Дон Хуан объяснил, что в общем и те, кто бросает вызов смерти, доходят до того, что усыпляют все эманации в своем коконе, за исключением тех, которые соответствуют эманациям олли. Таким образом они получают возможность имитировать в какой-то форме олли.
Дон Хуан сказал, что каждый из тех "победителей смерти", которых мы встретили у скалы, был способен сдвинуть свою точку сборки в такое место на своем коконе, чтобы выделить эманации, общие с олли, для взаимодействия с ними.
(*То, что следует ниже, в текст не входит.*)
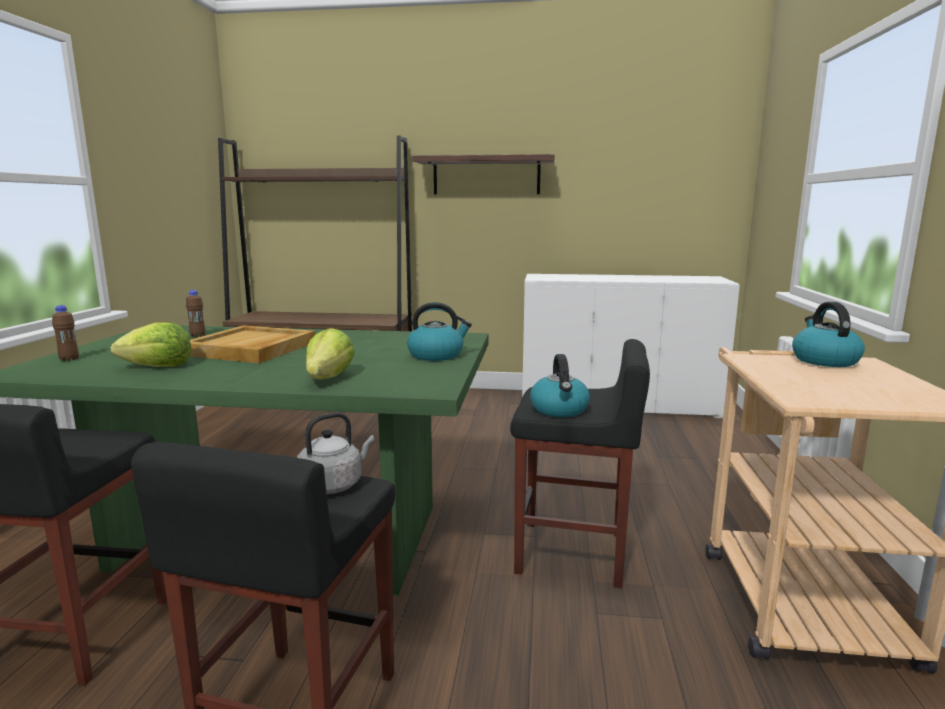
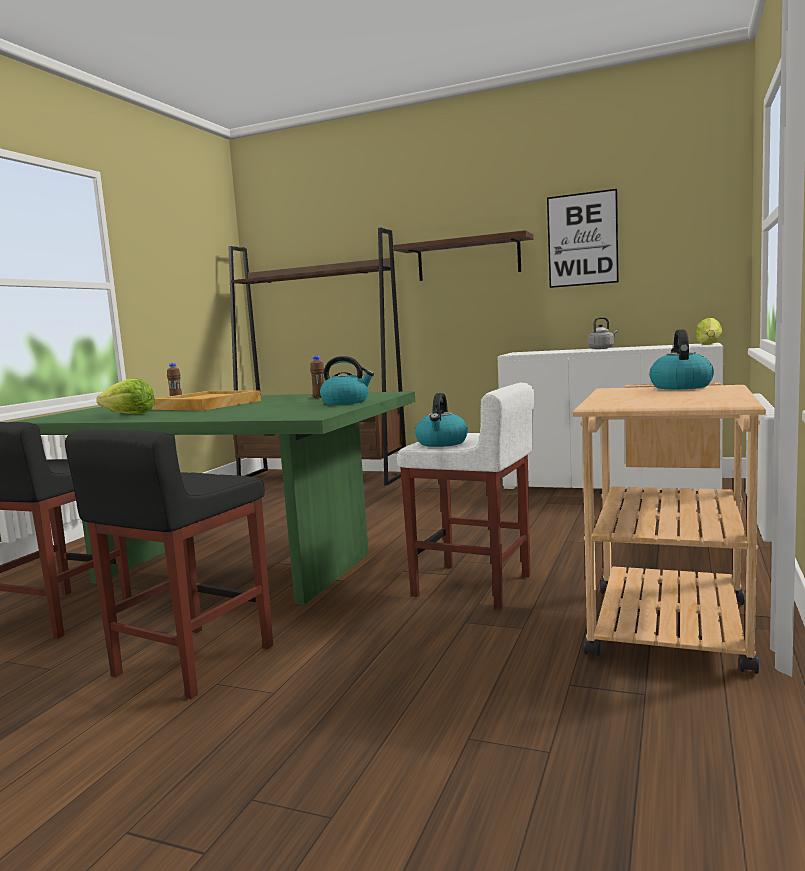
camera: 15 degrees right, 5 degrees down
(69, 359) = (74, 413): brown bottle -> brown bottle (319, 397)
(328, 378) = (242, 414): lettuce -> lettuce (709, 344)
(334, 485) = (215, 478): grey kettle -> grey kettle (602, 348)
(573, 553) = (474, 586): black stool -> white stool
(602, 167) = (582, 239): none -> picture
Но все они оказались неспособными вернуть ее обратно в ее обычную позицию для взаимодействия с людьми. "Арендатор", с другой стороны, способен сдвигать свою точку сборки, чтобы собирать повседневный мир, как если бы никогда ничего не случилось.
Дон Хуан сказал также, что его благодетель был убежден - и он с ним полностью согласен, что во время обмена энергий древний колдун сдвигает точку сборки нагваля, чтобы выделить эманации олли в коконе нагваля. При этом он использует большой толчок энергии, освобождаемый этими эманациями, которые внезапно оказываются настроенными после столь глубокого сна.
Он сказал, что замкнутая в нас энергия, в спящих эманациях, обладает громадной силой и неисчислимым разнообразием. Мы можем только смутно оценить диапазон этой могучей силы, если учтем, что энергия, включенная в восприятие и действия в повседневном мире, является результатом настройки едва ли десятой доли эманаций, заключенных в коконе человека.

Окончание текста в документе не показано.